Built at Puckpool point in the east it is one of the Palmerston Forts built to protect against perceived French invasion threats.

== Redcliff Battery ==
Redcliff Battery is a battery located west of Culver Cliffs and east of Yaverland. It is one of the many Palmerston Forts built to protect against perceived French invasion threats.

== Sandown Battery ==
Sandown Barrack Battery is a battery located in Sandown Bay. A Palmerston Fort built on the island to protect against perceived French invasion threats.

== Sandown Castle ==

Sandown Castle was one of Henry VIII's Device Forts. The Device Forts (Henrician Castles) were built as a network of coastal defences to defend against the French and Spanish after his break from the Roman Catholic Church. Although Sandown Castle was never attacked, it was the scene of a battle with French invaders. The French were repulsed.

== Sandown Fort ==
Built at Sandown in the east it is one of the Palmerston Forts built to protect against perceived French invasion threats.

== Steynewood Battery ==
Built in the east it is one of the Palmerston Forts built to protect against perceived French invasion threats.

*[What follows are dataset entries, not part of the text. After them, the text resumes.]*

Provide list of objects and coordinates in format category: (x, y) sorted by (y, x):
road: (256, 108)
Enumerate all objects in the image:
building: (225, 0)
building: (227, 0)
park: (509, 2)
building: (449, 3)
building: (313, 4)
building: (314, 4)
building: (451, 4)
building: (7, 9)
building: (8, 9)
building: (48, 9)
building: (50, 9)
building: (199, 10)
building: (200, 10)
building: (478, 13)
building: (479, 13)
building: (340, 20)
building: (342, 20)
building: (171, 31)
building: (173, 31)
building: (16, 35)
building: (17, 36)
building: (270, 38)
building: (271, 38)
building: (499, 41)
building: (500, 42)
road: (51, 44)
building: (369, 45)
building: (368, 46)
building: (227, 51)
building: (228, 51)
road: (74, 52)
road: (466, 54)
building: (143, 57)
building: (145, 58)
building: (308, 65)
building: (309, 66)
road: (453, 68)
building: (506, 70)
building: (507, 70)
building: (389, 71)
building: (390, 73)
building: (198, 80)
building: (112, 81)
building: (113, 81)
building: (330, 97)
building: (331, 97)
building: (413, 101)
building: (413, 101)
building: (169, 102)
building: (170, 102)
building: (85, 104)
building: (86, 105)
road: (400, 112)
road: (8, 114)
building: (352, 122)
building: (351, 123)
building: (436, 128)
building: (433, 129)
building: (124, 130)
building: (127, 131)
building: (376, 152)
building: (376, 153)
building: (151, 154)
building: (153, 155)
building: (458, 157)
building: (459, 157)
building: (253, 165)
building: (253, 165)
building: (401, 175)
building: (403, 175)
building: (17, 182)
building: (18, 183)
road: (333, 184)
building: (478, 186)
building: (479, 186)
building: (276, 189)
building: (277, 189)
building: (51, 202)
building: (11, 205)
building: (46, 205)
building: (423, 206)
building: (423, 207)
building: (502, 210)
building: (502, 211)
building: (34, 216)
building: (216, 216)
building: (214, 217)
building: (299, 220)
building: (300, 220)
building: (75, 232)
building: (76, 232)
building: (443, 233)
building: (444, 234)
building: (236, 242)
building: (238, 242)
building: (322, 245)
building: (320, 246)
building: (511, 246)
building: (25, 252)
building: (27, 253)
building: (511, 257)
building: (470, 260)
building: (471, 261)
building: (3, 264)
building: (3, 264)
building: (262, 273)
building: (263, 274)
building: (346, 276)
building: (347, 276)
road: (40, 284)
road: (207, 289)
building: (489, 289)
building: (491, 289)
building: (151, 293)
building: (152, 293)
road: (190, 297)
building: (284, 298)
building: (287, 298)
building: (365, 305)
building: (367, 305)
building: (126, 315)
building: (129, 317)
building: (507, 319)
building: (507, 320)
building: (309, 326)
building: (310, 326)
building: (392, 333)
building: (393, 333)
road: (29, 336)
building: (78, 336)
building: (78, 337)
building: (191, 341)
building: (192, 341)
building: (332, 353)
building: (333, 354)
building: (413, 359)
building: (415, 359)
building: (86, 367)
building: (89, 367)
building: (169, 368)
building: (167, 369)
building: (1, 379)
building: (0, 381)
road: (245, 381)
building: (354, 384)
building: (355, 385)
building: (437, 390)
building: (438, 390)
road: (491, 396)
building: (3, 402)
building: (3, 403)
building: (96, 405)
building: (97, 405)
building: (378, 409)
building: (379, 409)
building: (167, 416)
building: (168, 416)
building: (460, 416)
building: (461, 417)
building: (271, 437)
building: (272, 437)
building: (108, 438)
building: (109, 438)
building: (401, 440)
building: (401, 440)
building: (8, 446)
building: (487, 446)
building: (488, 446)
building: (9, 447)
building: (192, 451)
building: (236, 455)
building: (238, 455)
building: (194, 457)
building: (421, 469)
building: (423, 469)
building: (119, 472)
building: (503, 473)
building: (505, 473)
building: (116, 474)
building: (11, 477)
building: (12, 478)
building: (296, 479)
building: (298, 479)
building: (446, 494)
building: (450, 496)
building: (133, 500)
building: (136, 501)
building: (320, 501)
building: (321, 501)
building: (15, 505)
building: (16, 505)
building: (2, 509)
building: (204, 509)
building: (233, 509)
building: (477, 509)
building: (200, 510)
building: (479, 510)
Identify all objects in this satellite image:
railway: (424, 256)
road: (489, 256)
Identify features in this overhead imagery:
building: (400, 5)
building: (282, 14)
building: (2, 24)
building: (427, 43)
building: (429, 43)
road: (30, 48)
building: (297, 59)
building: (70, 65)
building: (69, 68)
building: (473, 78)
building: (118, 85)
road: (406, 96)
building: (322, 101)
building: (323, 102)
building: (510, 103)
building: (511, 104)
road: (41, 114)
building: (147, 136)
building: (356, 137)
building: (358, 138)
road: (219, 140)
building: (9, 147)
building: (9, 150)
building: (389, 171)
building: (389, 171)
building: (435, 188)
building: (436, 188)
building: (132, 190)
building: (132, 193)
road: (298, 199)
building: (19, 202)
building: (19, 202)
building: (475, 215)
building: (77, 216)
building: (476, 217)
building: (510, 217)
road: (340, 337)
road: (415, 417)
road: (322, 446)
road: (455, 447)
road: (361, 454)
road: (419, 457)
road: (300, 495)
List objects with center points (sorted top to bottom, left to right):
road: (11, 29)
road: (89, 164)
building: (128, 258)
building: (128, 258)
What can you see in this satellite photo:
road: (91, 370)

== Warden Point Battery ==
Warden Point Battery is a battery on the Isle of Wight begun in 1862, that was originally armed with 7-inch and 9-inch rifled muzzle loaders on barbette mountings.
In use until 1936.

== Yarmouth Castle ==
Yarmouth Castle is a small off-square blockhouse built by Henry VIII in 1547, to guard Yarmouth, Isle of Wight harbour. It was built as part of Henry's second device programme to fortify the English coast with a chain of coastal defences known as Device Forts or Henrician Castles. These were built to guard against the threat of foreign invasion. As it is a later fortification it did not have the earlier rounded or concentric shape but a square keep with angular bastions. It is now owned by English Heritage.

== Yaverland Battery ==
Built in the east at Yaverland it is one of the Palmerston Forts built to protect against perceived French invasion threats. During the Second World War it was used by the Home Guard.